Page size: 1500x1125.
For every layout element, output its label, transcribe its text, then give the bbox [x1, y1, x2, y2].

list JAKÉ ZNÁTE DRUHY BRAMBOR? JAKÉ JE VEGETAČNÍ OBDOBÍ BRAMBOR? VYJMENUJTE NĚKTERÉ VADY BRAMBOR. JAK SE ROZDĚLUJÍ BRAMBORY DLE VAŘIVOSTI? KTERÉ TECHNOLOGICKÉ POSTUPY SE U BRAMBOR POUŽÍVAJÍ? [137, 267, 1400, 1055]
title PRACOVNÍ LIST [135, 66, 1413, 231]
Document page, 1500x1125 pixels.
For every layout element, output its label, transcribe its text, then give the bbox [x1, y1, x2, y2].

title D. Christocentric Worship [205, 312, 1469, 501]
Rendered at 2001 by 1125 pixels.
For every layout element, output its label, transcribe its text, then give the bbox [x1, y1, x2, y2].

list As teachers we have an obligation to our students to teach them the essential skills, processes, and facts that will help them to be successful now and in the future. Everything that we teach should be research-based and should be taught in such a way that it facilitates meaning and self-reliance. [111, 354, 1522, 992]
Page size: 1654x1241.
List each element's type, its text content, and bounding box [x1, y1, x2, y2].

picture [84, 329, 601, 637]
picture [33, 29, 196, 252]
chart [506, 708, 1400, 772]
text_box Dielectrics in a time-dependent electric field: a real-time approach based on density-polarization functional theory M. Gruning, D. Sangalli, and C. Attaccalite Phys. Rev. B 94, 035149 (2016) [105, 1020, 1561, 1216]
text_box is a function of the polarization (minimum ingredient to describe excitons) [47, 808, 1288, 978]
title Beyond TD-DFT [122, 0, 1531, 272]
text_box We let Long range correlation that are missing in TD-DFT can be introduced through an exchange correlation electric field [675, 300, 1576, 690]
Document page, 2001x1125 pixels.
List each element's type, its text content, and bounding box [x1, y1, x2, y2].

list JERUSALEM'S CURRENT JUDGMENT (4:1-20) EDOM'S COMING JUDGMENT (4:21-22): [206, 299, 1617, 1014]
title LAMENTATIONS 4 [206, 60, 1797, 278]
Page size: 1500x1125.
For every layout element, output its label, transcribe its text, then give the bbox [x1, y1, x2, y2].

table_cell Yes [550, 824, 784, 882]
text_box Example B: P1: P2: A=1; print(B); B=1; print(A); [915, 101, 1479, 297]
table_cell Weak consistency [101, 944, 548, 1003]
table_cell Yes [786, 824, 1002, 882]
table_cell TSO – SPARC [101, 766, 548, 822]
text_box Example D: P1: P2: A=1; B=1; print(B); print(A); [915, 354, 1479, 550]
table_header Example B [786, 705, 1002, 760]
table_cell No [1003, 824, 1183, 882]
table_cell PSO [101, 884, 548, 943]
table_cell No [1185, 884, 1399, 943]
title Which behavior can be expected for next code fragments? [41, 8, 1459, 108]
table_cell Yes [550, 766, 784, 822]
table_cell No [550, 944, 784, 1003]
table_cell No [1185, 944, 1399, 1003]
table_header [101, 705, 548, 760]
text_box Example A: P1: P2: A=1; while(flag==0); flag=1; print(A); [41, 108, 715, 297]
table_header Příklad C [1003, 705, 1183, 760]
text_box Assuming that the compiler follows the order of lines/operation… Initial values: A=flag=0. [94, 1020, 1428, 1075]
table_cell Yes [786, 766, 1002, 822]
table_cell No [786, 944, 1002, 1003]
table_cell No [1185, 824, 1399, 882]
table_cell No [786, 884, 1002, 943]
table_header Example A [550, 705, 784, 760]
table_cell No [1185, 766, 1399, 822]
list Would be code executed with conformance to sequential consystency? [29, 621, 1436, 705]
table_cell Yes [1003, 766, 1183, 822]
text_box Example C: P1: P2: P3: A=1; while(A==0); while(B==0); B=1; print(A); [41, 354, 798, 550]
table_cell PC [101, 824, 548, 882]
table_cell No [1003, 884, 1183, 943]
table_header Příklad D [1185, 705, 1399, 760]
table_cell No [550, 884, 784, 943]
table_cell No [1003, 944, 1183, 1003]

## Aim of the exercise
Print the entries word for word, starting from the very first line and ending with the line that contains "text_box We let".

## Output for this exercise
Page size: 1500x1125.
For every layout element, output its label, transcribe its text, then give the bbox [x1, y1, x2, y2].

list JAKÉ ZNÁTE DRUHY BRAMBOR? JAKÉ JE VEGETAČNÍ OBDOBÍ BRAMBOR? VYJMENUJTE NĚKTERÉ VADY BRAMBOR. JAK SE ROZDĚLUJÍ BRAMBORY DLE VAŘIVOSTI? KTERÉ TECHNOLOGICKÉ POSTUPY SE U BRAMBOR POUŽÍVAJÍ? [137, 267, 1400, 1055]
title PRACOVNÍ LIST [135, 66, 1413, 231]
Document page, 1500x1125 pixels.
For every layout element, output its label, transcribe its text, then give the bbox [x1, y1, x2, y2].

title D. Christocentric Worship [205, 312, 1469, 501]
Rendered at 2001 by 1125 pixels.
For every layout element, output its label, transcribe its text, then give the bbox [x1, y1, x2, y2].

list As teachers we have an obligation to our students to teach them the essential skills, processes, and facts that will help them to be successful now and in the future. Everything that we teach should be research-based and should be taught in such a way that it facilitates meaning and self-reliance. [111, 354, 1522, 992]
Page size: 1654x1241.
List each element's type, its text content, and bounding box [x1, y1, x2, y2].

picture [84, 329, 601, 637]
picture [33, 29, 196, 252]
chart [506, 708, 1400, 772]
text_box Dielectrics in a time-dependent electric field: a real-time approach based on density-polarization functional theory M. Gruning, D. Sangalli, and C. Attaccalite Phys. Rev. B 94, 035149 (2016) [105, 1020, 1561, 1216]
text_box is a function of the polarization (minimum ingredient to describe excitons) [47, 808, 1288, 978]
title Beyond TD-DFT [122, 0, 1531, 272]
text_box We let Long range correlation that are missing in TD-DFT can be introduced through an exchange correlation electric field [675, 300, 1576, 690]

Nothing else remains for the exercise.